After catching the preview night of Philippine Opera Company’s Master Class many weeks ago, those were literally the only thoughts running through my head with each goose bump, art lesson, and tear that ran down my cheek. “Cherie Gil, who are you?”

A magnum opus in its own right, this marks the nth inception of POC’s Master Class starring the TV, film and stage diva, which has merited standing ovation upon standing ovation for its lead actress’ haunting portrayal of opera diva Maria Callas at a time when she was giving a series of master classes at the Juilliard school of music in the 1970s.

Gil is widely known for her kontrabida performances. I mean who can forget the “second-rate, trying-hard, copycat” bit that has immortalized her in the annals of showbiz and pop-cultural history? The role of Maria Callas seemed to fit Cherie like a glove. And was she good at it. Damn good, as, in the course of the two-act show and under the guidance of director Michael Williams, she becomes a lovable caricature of someone who you’d very much love to hate but in that she’s so unbelievably bitchy, quirky, and convincingly caught up in her own world, you end up loving her instead.

She’s sort of like Alfred Molina in the Broadway play Red, or Meryl Streep in The Devil Wears Prada.

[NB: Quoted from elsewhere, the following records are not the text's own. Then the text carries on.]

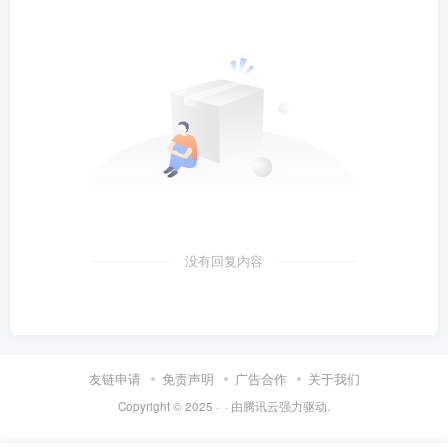
没有回复内容
友链申请
免责声明
广告合作
关于我们
Copyright © 2025 ·
· 由
腾讯云
强力驱动.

You’d hate to be in Eddie Redmayne’s or Anne Hathaway’s shoes or in the case of Master Class, the shoes of her students played by the likes of the slapstick Juan Alberto Gaerlan, the haunting Florence Aguilar, and the riotous Ana Feleo. But given the chance to learn under the tutelage of one of the greatest women ever to grace the opera circuit, you’d bravely grab yourself in the balls and enter the lion’s den. All you really have is the moment — and it’s up to you, as a student of life, to seize it.

Sitting towards the front row of the intimate RCBC Theater, that is exactly how I felt — like I was inside the lion’s den waiting to be devoured. But there I was, ready to seize the opportunity that had been robbed of me all those times I never bothered to catch POC’s Master Class before.

 Being a theater and art aficionado myself, I found myself, not only transfixed with Cherie’s soaring and beautifully engaging performance, and mesmerized by her eyes that watered with painstaking conviction every time she took to a soliloquy while her students barreled through the last ounces of their arias, but taking down notes as well, as though I was in an actual class and she had been my teacher. I was getting schooled, literally. And I found myself getting a master class of my own, though probably not on the astounding operatic technicality that Feleo and her contemporaries had shown after being shattered and sundered by Cherie’s religious monstrosity then being asked to sing with all honesty and truth right after, but the theatricality of it — the very essence of life.

“Don’t act, just be!” “When you stop, it’s class. When you quit, it’s depressing.” “A performance is a struggle. You have to win!” “An entrance is everything. That’s how we present ourselves to an audience. That’s how we present ourselves in life.” “Art is about transition. There is entrance. There is exit.” “There are no shortcuts in art.” Her rhetoric was running through my head and somehow made its way to my notebook as I was taking down notes for this piece. Somehow, I learned more about life in two hours than I would in years — a triumph in itself for POC’s Master Class.

Though at some point, I just couldn’t keep up with Callas. anymore. I closed my notebook, in the same way that Florence had forgotten to take down notes from her fiery interactions with Callas, and instead, sat back, breathed, seized the moment, and watched in astonishment. I couldn’t believe what I was seeing. There was no fluff. And there certainly were no traces of Cherie Gil. Fierce. Oppressive. Pedantic. Cruel. Self-Absorbed. Mind-blowing. Ambitious. And never to be defeated. There was only Maria Callas. Bravo!